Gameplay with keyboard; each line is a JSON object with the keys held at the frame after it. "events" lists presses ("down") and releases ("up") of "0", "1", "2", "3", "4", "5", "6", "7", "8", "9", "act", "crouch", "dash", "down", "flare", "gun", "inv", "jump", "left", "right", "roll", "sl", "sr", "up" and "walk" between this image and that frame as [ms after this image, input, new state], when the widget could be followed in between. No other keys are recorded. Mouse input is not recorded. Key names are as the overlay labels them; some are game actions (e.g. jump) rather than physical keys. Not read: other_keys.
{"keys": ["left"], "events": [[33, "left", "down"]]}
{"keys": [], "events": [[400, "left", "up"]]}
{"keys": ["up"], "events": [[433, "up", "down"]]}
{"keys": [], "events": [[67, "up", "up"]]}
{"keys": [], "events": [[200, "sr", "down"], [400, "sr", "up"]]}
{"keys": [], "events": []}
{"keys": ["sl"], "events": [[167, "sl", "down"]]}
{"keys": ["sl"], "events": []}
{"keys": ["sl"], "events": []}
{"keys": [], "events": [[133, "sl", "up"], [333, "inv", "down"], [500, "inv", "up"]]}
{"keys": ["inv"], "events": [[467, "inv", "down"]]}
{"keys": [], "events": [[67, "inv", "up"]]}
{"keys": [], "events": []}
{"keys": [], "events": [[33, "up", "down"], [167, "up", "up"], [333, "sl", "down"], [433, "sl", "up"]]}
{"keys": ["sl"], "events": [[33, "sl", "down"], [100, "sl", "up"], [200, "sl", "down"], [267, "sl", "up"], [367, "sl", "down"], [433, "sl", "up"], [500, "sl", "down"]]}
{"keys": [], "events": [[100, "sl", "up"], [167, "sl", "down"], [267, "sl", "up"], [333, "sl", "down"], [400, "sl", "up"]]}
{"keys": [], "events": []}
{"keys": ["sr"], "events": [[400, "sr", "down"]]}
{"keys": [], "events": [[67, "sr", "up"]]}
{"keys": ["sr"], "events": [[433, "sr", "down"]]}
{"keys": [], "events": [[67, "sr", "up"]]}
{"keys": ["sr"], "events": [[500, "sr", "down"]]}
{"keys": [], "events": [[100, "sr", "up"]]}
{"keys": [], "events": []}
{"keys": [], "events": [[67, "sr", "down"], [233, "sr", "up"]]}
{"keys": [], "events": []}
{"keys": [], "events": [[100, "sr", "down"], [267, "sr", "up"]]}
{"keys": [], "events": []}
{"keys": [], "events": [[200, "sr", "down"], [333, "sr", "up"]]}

________________________

TASK DETAILS: Repeat back the material above verbatim, including every line.

TASK SOLUTION:
Gameplay with keyboard; each line is a JSON object with the keys held at the frame after it. "events" lists presses ("down") and releases ("up") of "0", "1", "2", "3", "4", "5", "6", "7", "8", "9", "act", "crouch", "dash", "down", "flare", "gun", "inv", "jump", "left", "right", "roll", "sl", "sr", "up" and "walk" between this image and that frame as [ms after this image, input, new state], when the widget could be followed in between. No other keys are recorded. Mouse input is not recorded. Key names are as the overlay labels them; some are game actions (e.g. jump) rather than physical keys. Not read: other_keys.
{"keys": ["left"], "events": [[33, "left", "down"]]}
{"keys": [], "events": [[400, "left", "up"]]}
{"keys": ["up"], "events": [[433, "up", "down"]]}
{"keys": [], "events": [[67, "up", "up"]]}
{"keys": [], "events": [[200, "sr", "down"], [400, "sr", "up"]]}
{"keys": [], "events": []}
{"keys": ["sl"], "events": [[167, "sl", "down"]]}
{"keys": ["sl"], "events": []}
{"keys": ["sl"], "events": []}
{"keys": [], "events": [[133, "sl", "up"], [333, "inv", "down"], [500, "inv", "up"]]}
{"keys": ["inv"], "events": [[467, "inv", "down"]]}
{"keys": [], "events": [[67, "inv", "up"]]}
{"keys": [], "events": []}
{"keys": [], "events": [[33, "up", "down"], [167, "up", "up"], [333, "sl", "down"], [433, "sl", "up"]]}
{"keys": ["sl"], "events": [[33, "sl", "down"], [100, "sl", "up"], [200, "sl", "down"], [267, "sl", "up"], [367, "sl", "down"], [433, "sl", "up"], [500, "sl", "down"]]}
{"keys": [], "events": [[100, "sl", "up"], [167, "sl", "down"], [267, "sl", "up"], [333, "sl", "down"], [400, "sl", "up"]]}
{"keys": [], "events": []}
{"keys": ["sr"], "events": [[400, "sr", "down"]]}
{"keys": [], "events": [[67, "sr", "up"]]}
{"keys": ["sr"], "events": [[433, "sr", "down"]]}
{"keys": [], "events": [[67, "sr", "up"]]}
{"keys": ["sr"], "events": [[500, "sr", "down"]]}
{"keys": [], "events": [[100, "sr", "up"]]}
{"keys": [], "events": []}
{"keys": [], "events": [[67, "sr", "down"], [233, "sr", "up"]]}
{"keys": [], "events": []}
{"keys": [], "events": [[100, "sr", "down"], [267, "sr", "up"]]}
{"keys": [], "events": []}
{"keys": [], "events": [[200, "sr", "down"], [333, "sr", "up"]]}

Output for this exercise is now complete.